Problem >> Copy the data exactly from the line that contains "관련된 이슈가 있다.](https://github.com/dotcloud/docker/issues/197)." through the line that contains "컨테이너를 실행하고 컨테이너에", keeping both end lines and leaving out everything else.

=== Material for the task ===

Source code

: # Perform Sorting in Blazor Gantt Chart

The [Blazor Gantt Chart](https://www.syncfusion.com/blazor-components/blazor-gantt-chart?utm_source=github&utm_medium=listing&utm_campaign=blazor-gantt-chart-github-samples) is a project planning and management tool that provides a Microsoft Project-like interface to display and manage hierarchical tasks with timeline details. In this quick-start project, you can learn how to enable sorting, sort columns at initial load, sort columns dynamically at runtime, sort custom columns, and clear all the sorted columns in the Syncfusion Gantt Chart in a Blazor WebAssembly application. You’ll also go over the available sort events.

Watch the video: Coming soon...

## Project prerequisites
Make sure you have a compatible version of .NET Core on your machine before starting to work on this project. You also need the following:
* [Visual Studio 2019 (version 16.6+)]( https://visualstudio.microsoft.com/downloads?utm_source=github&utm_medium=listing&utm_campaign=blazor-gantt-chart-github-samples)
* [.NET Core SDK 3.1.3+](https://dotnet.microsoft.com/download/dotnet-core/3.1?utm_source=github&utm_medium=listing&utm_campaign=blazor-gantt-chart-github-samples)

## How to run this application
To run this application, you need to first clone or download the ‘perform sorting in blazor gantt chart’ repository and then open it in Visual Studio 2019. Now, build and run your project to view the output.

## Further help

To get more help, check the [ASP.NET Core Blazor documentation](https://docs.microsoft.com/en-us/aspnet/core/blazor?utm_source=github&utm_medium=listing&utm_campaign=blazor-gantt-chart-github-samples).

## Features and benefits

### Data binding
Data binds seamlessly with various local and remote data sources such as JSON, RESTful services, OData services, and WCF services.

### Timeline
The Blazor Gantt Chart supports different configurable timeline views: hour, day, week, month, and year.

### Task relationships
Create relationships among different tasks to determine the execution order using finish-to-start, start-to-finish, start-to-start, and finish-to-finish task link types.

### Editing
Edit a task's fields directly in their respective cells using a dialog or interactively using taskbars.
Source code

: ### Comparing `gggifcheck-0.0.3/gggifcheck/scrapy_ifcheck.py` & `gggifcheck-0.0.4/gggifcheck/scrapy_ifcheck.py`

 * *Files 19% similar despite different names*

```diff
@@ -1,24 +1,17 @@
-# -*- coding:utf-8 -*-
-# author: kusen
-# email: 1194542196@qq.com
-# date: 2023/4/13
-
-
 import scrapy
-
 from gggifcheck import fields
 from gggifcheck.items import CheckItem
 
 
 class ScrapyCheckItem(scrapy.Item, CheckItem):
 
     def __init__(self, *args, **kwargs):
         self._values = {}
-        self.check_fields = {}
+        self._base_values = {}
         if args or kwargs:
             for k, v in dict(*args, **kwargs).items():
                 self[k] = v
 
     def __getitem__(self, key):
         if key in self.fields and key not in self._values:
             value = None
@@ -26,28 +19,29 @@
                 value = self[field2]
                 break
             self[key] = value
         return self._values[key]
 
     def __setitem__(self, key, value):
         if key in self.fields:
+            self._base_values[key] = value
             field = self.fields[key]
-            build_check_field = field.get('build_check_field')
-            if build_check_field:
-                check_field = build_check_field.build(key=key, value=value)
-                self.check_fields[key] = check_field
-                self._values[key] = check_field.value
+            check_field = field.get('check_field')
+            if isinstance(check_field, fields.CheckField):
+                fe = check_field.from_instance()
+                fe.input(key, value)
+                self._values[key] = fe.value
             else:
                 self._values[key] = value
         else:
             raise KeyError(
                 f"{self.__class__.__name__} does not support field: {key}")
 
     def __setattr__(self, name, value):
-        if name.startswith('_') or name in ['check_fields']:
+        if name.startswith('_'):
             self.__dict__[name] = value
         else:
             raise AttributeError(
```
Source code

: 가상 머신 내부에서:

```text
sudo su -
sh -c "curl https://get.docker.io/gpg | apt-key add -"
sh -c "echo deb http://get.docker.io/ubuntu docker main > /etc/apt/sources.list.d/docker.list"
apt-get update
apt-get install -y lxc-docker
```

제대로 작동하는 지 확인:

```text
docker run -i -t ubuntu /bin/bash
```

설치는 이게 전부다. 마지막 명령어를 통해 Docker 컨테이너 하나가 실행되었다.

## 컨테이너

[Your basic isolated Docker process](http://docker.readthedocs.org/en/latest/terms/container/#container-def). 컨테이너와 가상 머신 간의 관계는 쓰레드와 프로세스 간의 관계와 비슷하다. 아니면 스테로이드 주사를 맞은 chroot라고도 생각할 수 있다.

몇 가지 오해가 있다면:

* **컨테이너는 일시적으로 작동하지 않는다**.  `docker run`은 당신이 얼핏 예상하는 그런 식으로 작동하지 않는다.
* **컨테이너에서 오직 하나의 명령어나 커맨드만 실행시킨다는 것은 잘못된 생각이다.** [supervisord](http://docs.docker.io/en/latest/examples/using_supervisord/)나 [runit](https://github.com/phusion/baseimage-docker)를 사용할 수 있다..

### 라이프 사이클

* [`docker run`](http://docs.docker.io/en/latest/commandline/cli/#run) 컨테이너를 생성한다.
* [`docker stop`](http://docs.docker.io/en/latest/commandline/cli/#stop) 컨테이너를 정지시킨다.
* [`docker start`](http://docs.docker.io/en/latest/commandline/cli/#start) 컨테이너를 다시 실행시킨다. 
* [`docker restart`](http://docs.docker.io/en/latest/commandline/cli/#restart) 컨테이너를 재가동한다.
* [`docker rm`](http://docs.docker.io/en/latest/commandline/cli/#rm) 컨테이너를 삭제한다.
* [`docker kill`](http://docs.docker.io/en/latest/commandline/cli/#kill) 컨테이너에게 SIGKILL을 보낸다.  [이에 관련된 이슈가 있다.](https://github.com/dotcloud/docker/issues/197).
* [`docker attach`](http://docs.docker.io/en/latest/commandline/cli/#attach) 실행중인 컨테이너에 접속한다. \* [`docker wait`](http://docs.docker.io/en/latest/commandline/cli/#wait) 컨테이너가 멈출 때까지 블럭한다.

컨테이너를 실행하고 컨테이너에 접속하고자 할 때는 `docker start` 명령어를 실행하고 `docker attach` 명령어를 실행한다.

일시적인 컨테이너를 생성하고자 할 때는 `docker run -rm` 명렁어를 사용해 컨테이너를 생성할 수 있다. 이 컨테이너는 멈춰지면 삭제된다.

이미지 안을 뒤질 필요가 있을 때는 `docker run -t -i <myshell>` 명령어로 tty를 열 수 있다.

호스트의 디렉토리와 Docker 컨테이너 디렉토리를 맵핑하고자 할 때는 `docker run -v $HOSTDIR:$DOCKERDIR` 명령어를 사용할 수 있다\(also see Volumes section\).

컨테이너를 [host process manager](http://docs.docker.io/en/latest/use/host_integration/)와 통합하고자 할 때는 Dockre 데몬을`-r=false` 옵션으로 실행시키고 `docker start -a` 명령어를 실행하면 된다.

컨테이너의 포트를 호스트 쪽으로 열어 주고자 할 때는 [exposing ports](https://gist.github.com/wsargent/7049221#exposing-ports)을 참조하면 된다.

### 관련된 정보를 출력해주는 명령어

===

Answer for this exercise >>
* [`docker kill`](http://docs.docker.io/en/latest/commandline/cli/#kill) 컨테이너에게 SIGKILL을 보낸다.  [이에 관련된 이슈가 있다.](https://github.com/dotcloud/docker/issues/197).
* [`docker attach`](http://docs.docker.io/en/latest/commandline/cli/#attach) 실행중인 컨테이너에 접속한다. \* [`docker wait`](http://docs.docker.io/en/latest/commandline/cli/#wait) 컨테이너가 멈출 때까지 블럭한다.

컨테이너를 실행하고 컨테이너에 접속하고자 할 때는 `docker start` 명령어를 실행하고 `docker attach` 명령어를 실행한다.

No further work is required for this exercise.